Lucie de B. steeds verder in het nauw
De verdenkingen tegen de Haagse verpleegkundige Lucie de B. (40) stapelen zich op. De kans dat zij toevallig betrokken was bij de haar ten laste gelegde incidenten is zeer minimaal, zo verklaarde statisticus prof. R. G. de Mulder woensdag bij de Haagse rechtbank tijdens de tweede dag van het proces tegen de van dertien moorden verdachte vrouw.
De Mulder, hoogleraar aan de Erasmus Universiteit Rotterdam, legde woensdag een verklaring af over de toevalsfactor in de zaak. Hij noemde de kans 1 op 342 miljoen. Die constatering is zeer belastend voor de verdachte verpleegkundige.
In de aanloop van dit getuigenverhoor werd De B. zelf door de rechtbank uitvoerig geconfronteerd met de lange lijst toevalligheden en merkwaardigheden die haar zo verdacht maken.
Zo werkte de vrouw in een bepaalde periode van enkele maanden, waarin er veel kinderen stierven, maar enkele dagen. Alle kinderen waren stabiel vlak voor ze de wacht overnam. Toch overleden ze volgens de arts „medisch onverklaarbaar.”
De B. stond er volgens minstens vijf collega’s op dat juist zij de ernstig zieke kinderen onder haar hoede nam. De verdachte verpleegkundige zelf ontkent dat. „Ik wilde dat niet. Alleen als het niet anders kon, nam ik mijn verantwoordelijkheid.” De collega’s verklaren tegen justitie dat Lucie noodgevallen en moeilijk te verzorgen patiënten niet goed aankon. Ze wilde echter juist wel voor dit soort moeilijke taken worden ingezet. Verder zou ze volgens collega’s opmerkelijke uitspraken hebben gedaan, zoals: „Kinderen voelen zich kennelijk op hun gemak dat ze bij mij doodgaan.”
Er bleek woensdag nog een toevalligheid. Veel overleden kinderen waren van moslimouders. Die weigerden meestal een sectie op hun overleden kind. „Als je kwaad zou willen denken, dan zou het kunnen zijn dat u juist moslimkinderen hebt uitgezocht om die reden”, zo merkte rechter mr. J. van Kempen op.
Collega’s hadden Lucie ooit eens horen zeggen: „Je kan het vaak goed van tevoren inschatten of ouders een autopsie toestaan.” Ook was het toevallig dat de betreffende slachtoffers veelal op het punt stonden te worden overgeplaatst naar een ander zieken- of verpleeghuis, vlak voor ze stierven. Familieleden van De B. verklaarden dat ze wel eens had gezegd: „Ik begrijp niet dat ze die zieke kinderen laten leven.”

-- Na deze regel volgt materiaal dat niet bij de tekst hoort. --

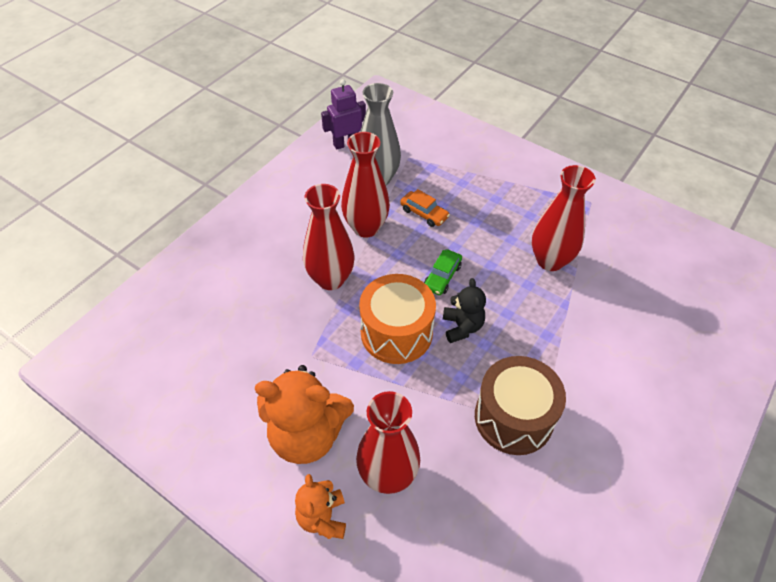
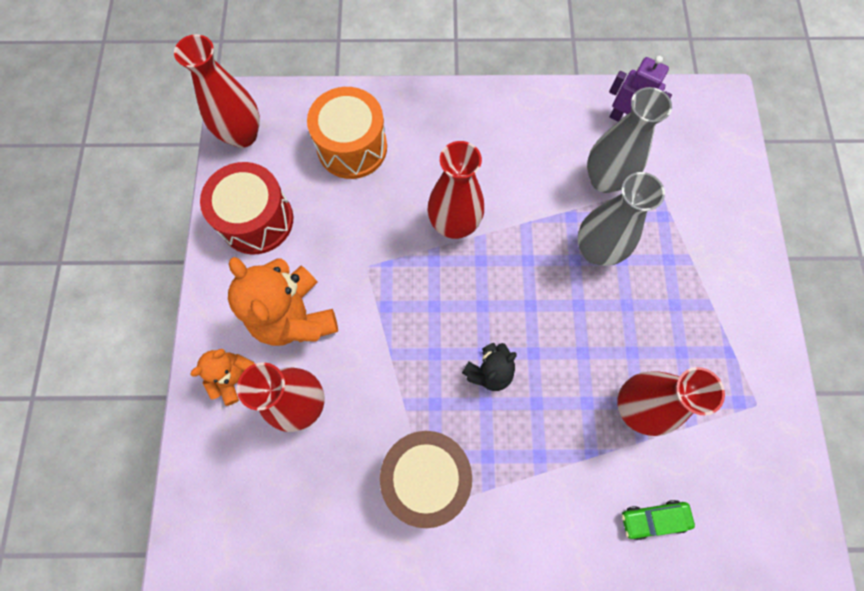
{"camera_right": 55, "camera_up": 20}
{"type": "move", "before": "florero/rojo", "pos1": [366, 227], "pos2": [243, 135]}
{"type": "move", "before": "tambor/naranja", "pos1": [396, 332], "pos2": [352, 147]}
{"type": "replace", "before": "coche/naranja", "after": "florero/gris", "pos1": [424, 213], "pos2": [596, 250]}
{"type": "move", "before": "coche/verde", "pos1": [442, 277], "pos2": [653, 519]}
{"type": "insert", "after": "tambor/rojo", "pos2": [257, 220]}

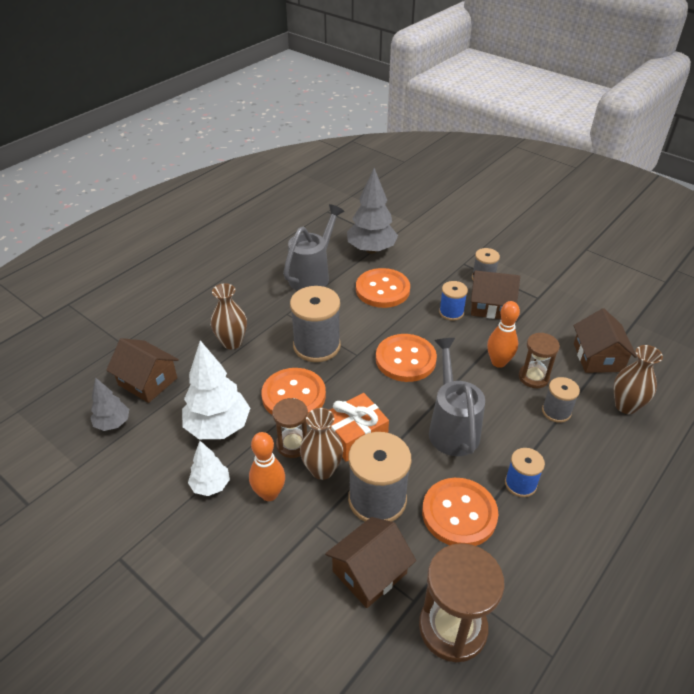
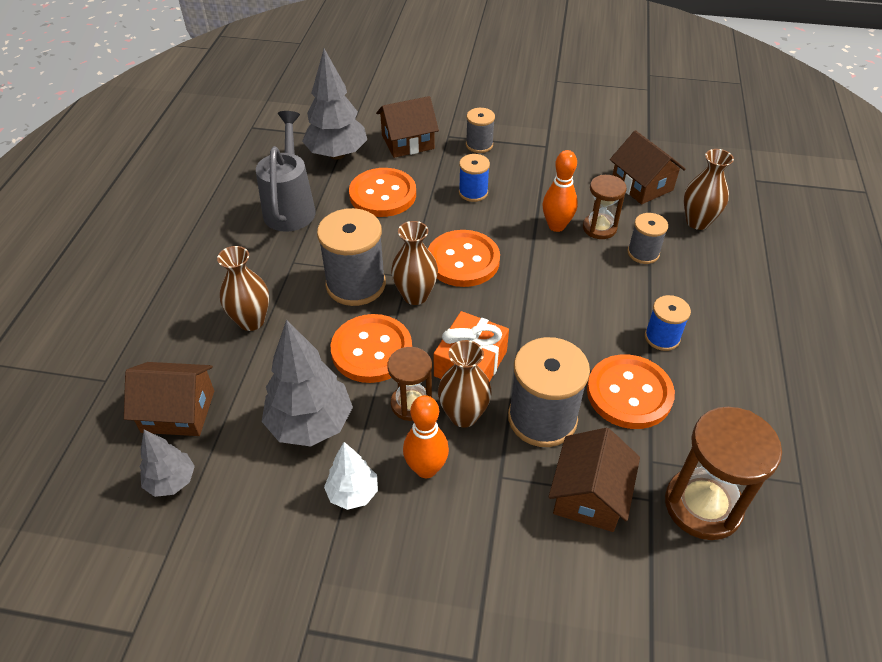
{"camera_right": -30, "camera_up": 5}
{"type": "recolor", "before": "árbol/blanco", "after": "árbol/gris", "pos1": [218, 427], "pos2": [310, 424]}
{"type": "delete", "before": "regadera/gris", "pos1": [452, 427]}
{"type": "move", "before": "casa/marrón", "pos1": [490, 306], "pos2": [407, 142]}
{"type": "insert", "after": "florero/marrón", "pos2": [415, 295]}

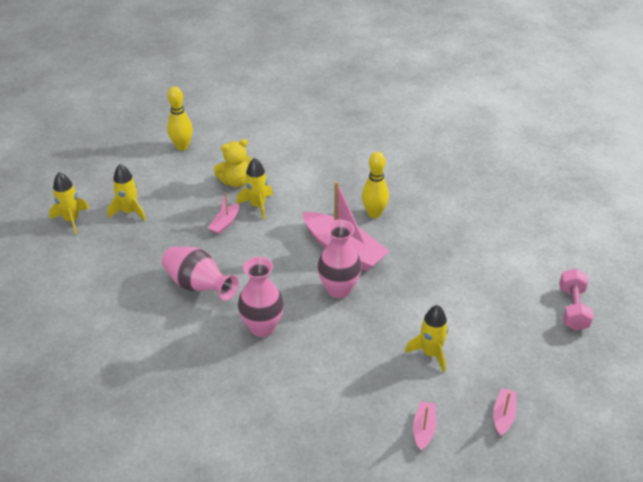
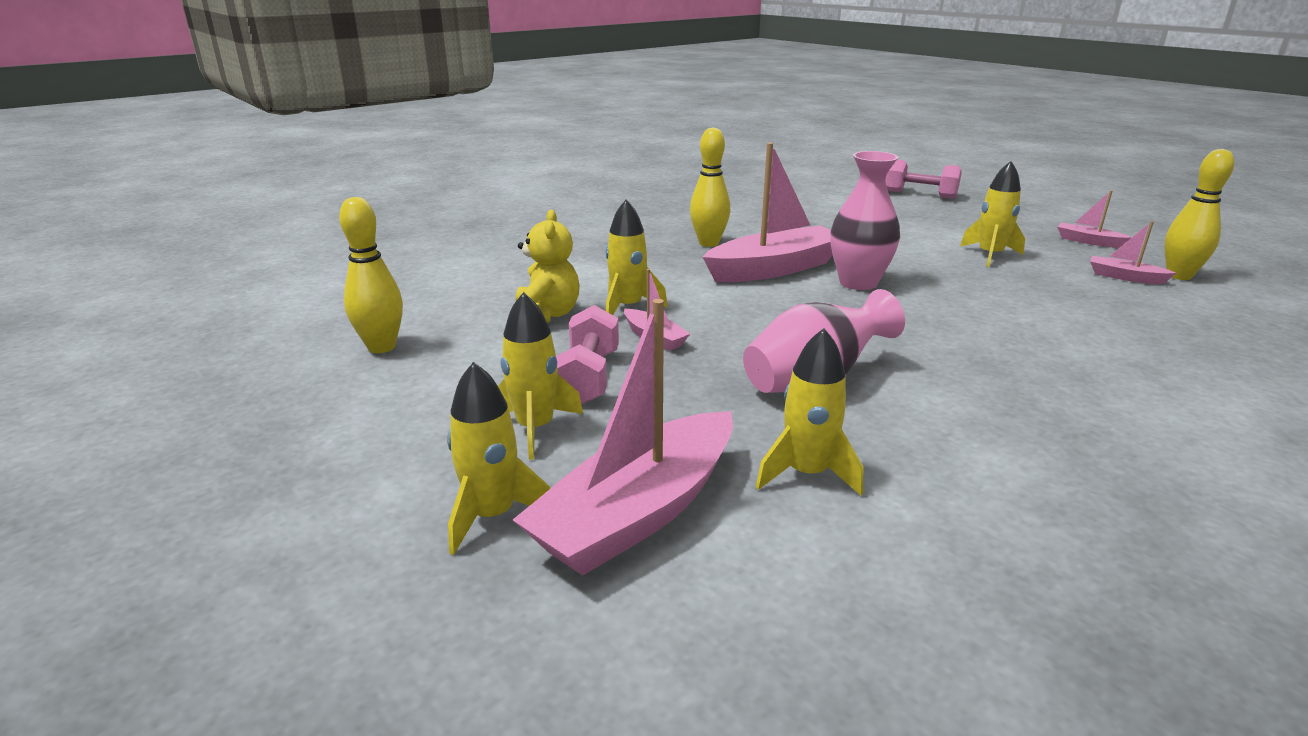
{"camera_right": -70, "camera_up": -15}
{"type": "delete", "before": "florero/rosa", "pos1": [262, 327]}
{"type": "insert", "after": "barco/rosa", "pos2": [638, 513]}
{"type": "insert", "after": "mancuerna/rosa", "pos2": [588, 378]}
{"type": "insert", "after": "cohete/amarillo", "pos2": [807, 473]}
{"type": "insert", "after": "bolo/amarillo", "pos2": [1179, 276]}

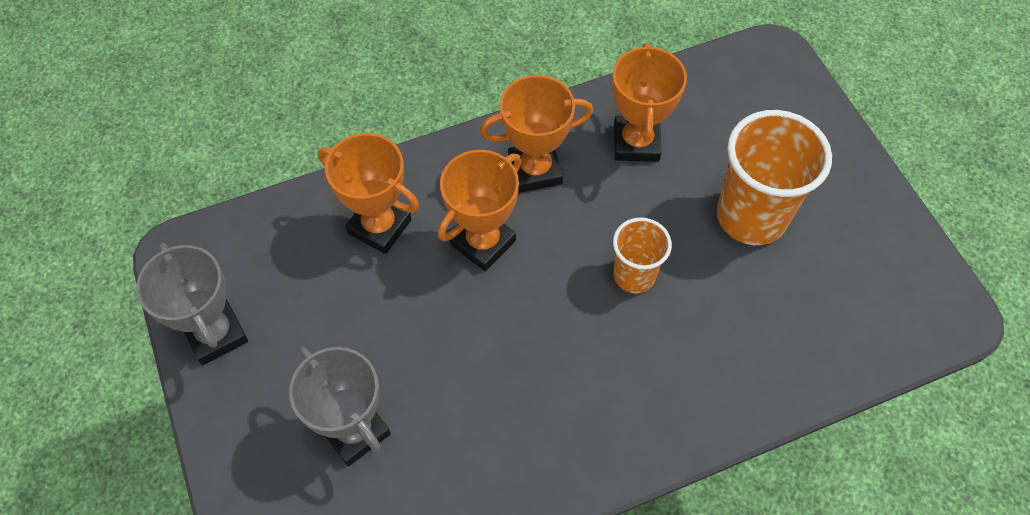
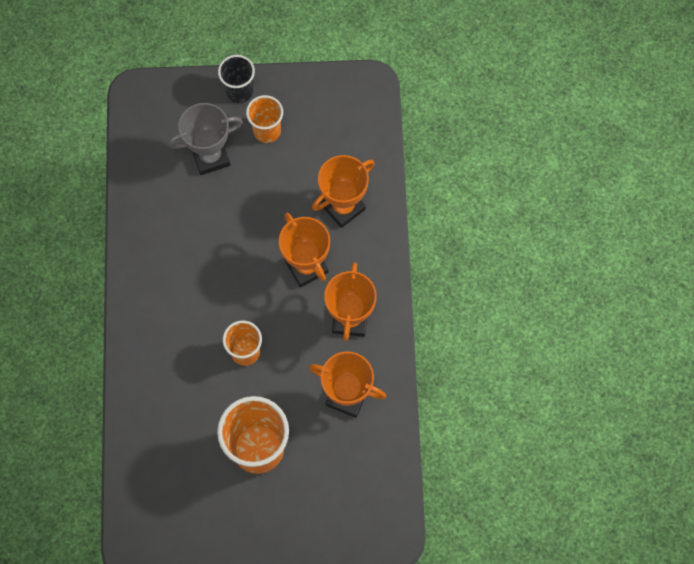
{"camera_right": 110, "camera_up": 10}
{"type": "delete", "before": "trofeo/gris", "pos1": [216, 334]}
{"type": "insert", "after": "vaso/negro", "pos2": [239, 91]}
{"type": "insert", "after": "vaso/naranja", "pos2": [267, 131]}

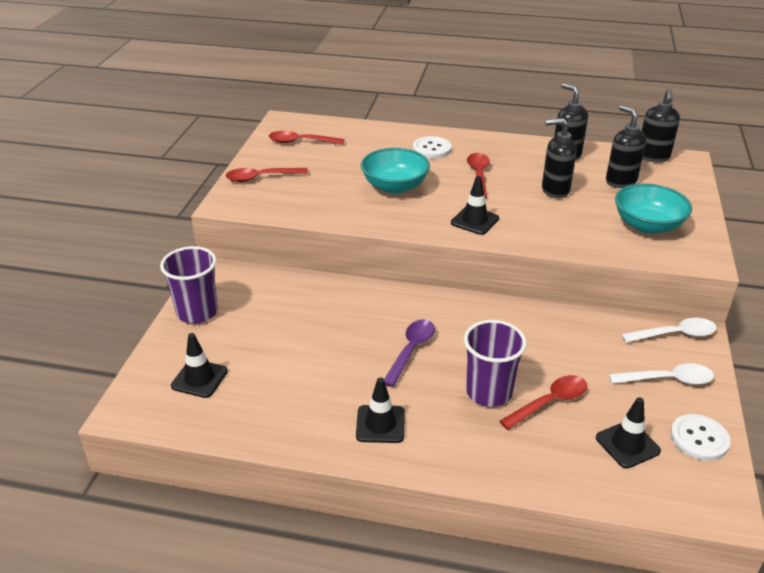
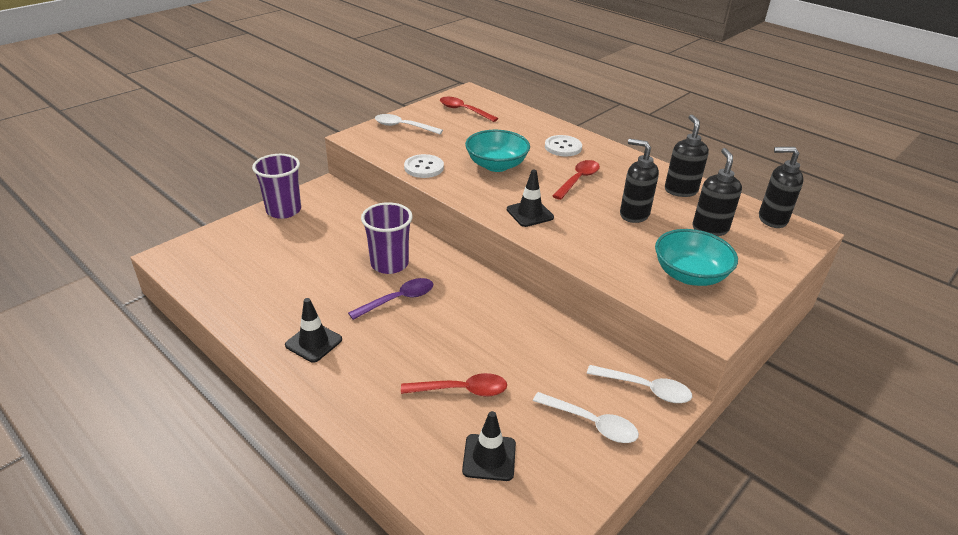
{"camera_right": 30, "camera_up": 0}
{"type": "delete", "before": "cono de tráfico/negro", "pos1": [199, 378]}
{"type": "recolor", "before": "cuchara/rojo", "after": "cuchara/blanco", "pos1": [261, 178], "pos2": [403, 127]}
{"type": "move", "before": "vaso/morado", "pos1": [489, 392], "pos2": [389, 264]}
{"type": "rotate", "before": "dispensador de jabón/negro", "pos1": [653, 157], "pos2": [772, 219], "turn": 60}
{"type": "move", "before": "botón/blanco", "pos1": [699, 439], "pos2": [424, 167]}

De mensen die met de Haagse hebben gewerkt, schetsen het beeld dat Lucie de B. regelmatig buiten werktijd in het ziekenhuis waar ze op dat moment werkte, rondliep. Dat vonden ze vreemd. Tevens gaf de Haagse verpleegkundige zich buiten werktijden uit als iemand die namens het ziekenhuis nazorg kwam geven. De rechters lieten woensdag blijken dit ongewoon te vinden.
De B. gaf toe dat er wel heel veel toevalligheden tegen haar spreken. „Ik kan daar geen verklaring voor geven. We kunnen toch niet alles verklaren wat er in de wereld gebeurt.”
Officier van justitie mevrouw mr. I. Degeling wees nog op een verklaring van de broer van de verpleegkundige. Die beweert dat zijn zus iemand is die je aankijkt en liegt waar je bijstaat. „Ze kan er zelfs bij huilen.”
Ook een opleidingsbegeleidster zei te twijfelen aan de verpleegkundige. „Ik had het idee dat zij kinderen zou gaan ombrengen, ik hoopte dat ze haar kinderbevoegdheid nooit zou halen.” Vandaag zou de rechtbank een seriemoordenaar-specialist van de FBI horen. Daarna zullen nog enkele sterfgevallen worden behandeld. De eis wordt morgen verwacht.